----- EXTRAIT DU DOCUMENT -----

Signe de l’embrouillamini qui règne au sein du gouvernement, son porte-parole Christophe Castaner a dû rétropédaler ce lundi. Il a d’abord affirmé sur BFM TV et RMC que le glyphosate «ainsi que tous (les produits) qui lui ressemblent et qui menacent la santé des Français» seraient interdits en France «d’ici la fin du quinquennat». Avant de minimiser ses déclarations initiales en indiquant à l’AFP que le gouvernement «s’engageait à des progrès significatifs» d’ici 2022 pour tous les pesticides, dont le glyphosate, mais en précisant qu’il «n’y a pas d’autre date arrêtée par le Premier ministre».
Entre-temps, la FNSEA, encore elle, était montée au créneau. A la sortie d’un entretien avec Nicolas Hulot, la présidente du syndicat, Christiane Lambert, a fait jouer à plein le rapport de forces. «Il est hors de question que si l’Europe dit oui, la France dise non ! « Pas de distorsion » a dit M. Macron, nous saurons lui rappeler», a-t-elle averti. Feignant au passage d’ignorer la position clé de la France dans le vote des Etats membres de l’UE prévu début octobre (qui requiert une majorité qualifiée des Etats). Savourant peut-être déjà une demi-victoire, elle a salué le communiqué de presse de Matignon qui, selon elle, «décrispe un peu une position ultra-fermée qui était de dire « interdiction »».
«Hulot doit taper du poing sur la table»
Le désordre ambiant n’a pas manqué de faire réagir, aussi, les écologistes de tout poil, de l’eurodéputé vert Yannick Jadot à Corinne Lepage, pourtant ancien soutien du candidat Macron.

----- DONNÉES -----

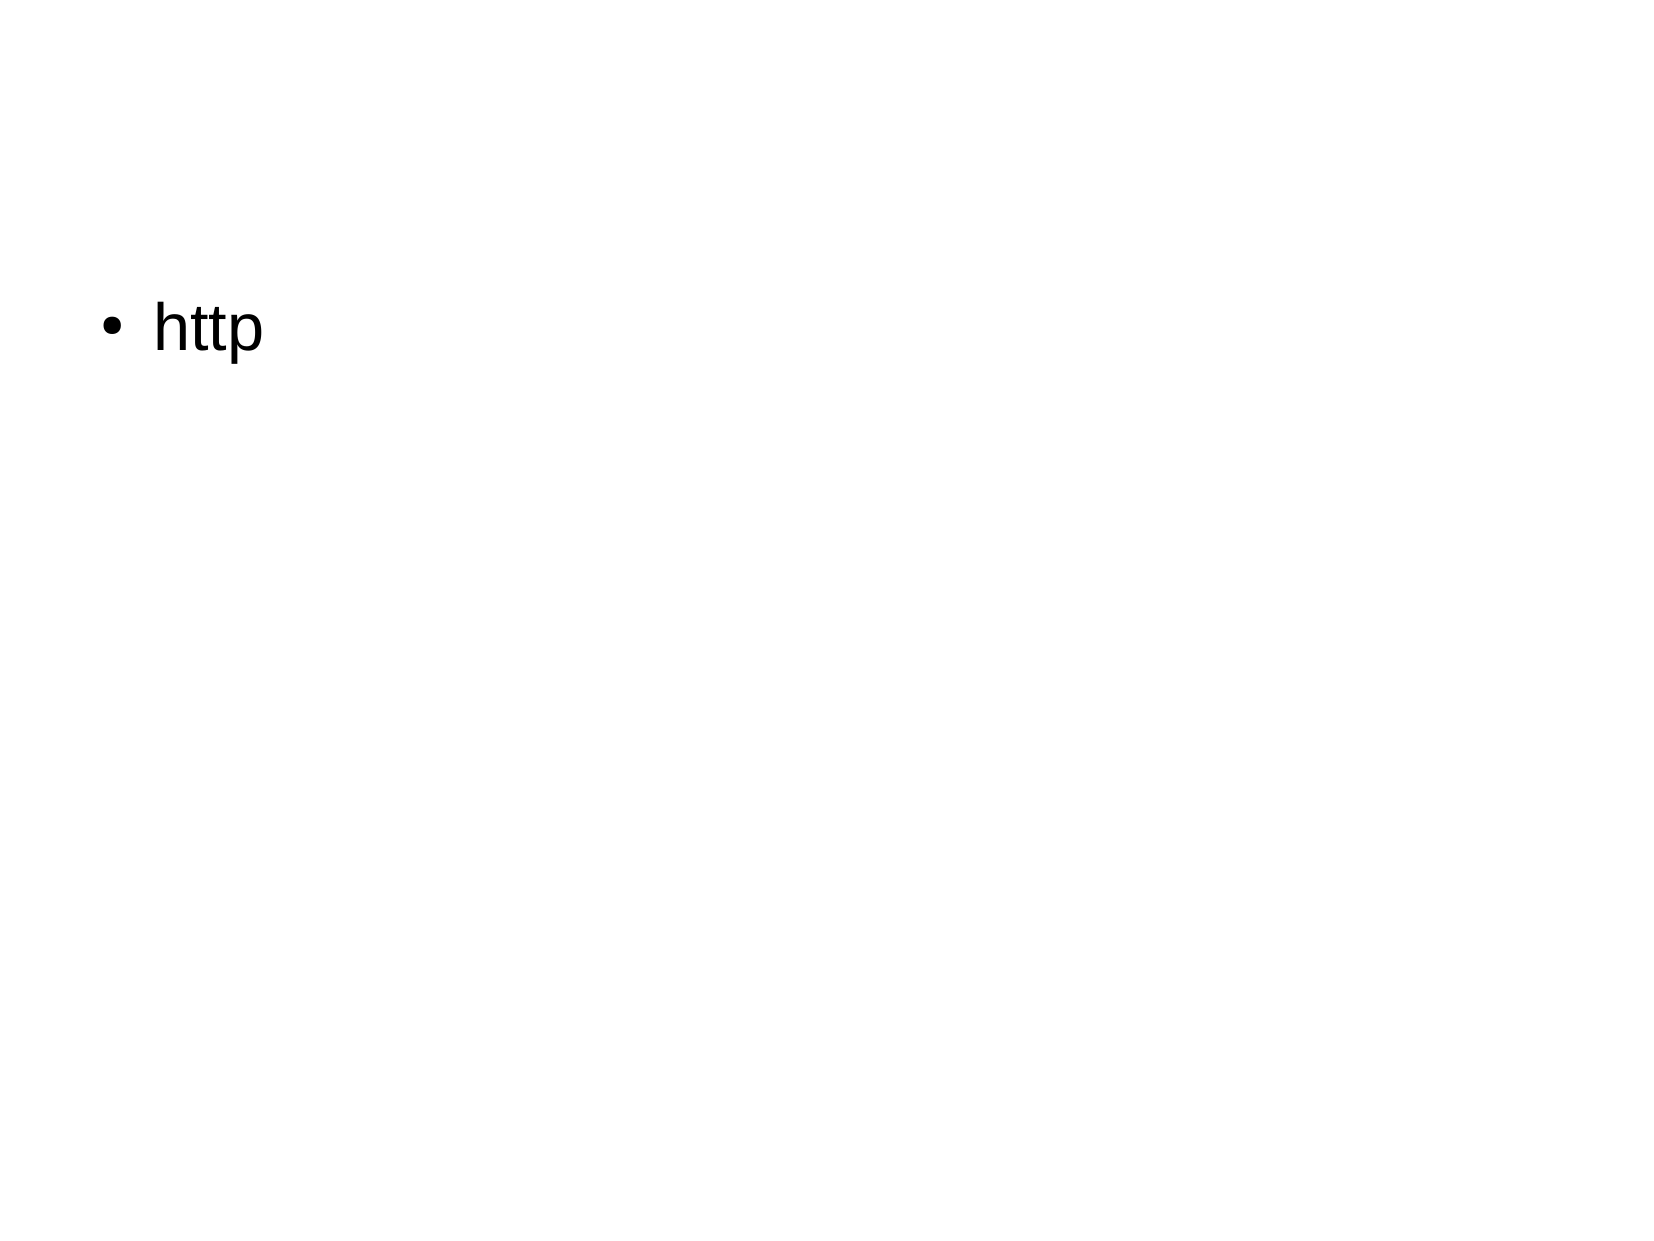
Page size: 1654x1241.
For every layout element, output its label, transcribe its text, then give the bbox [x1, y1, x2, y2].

list http [82, 290, 1571, 1010]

-----

* [OBJECTIF]:
D'après l'extrait sur le glyphosate, qui est la présidente de la FNSEA ? Répondez en vous fondant uniquement sur l'extrait.

* [RÉPONSE]:
Christiane Lambert.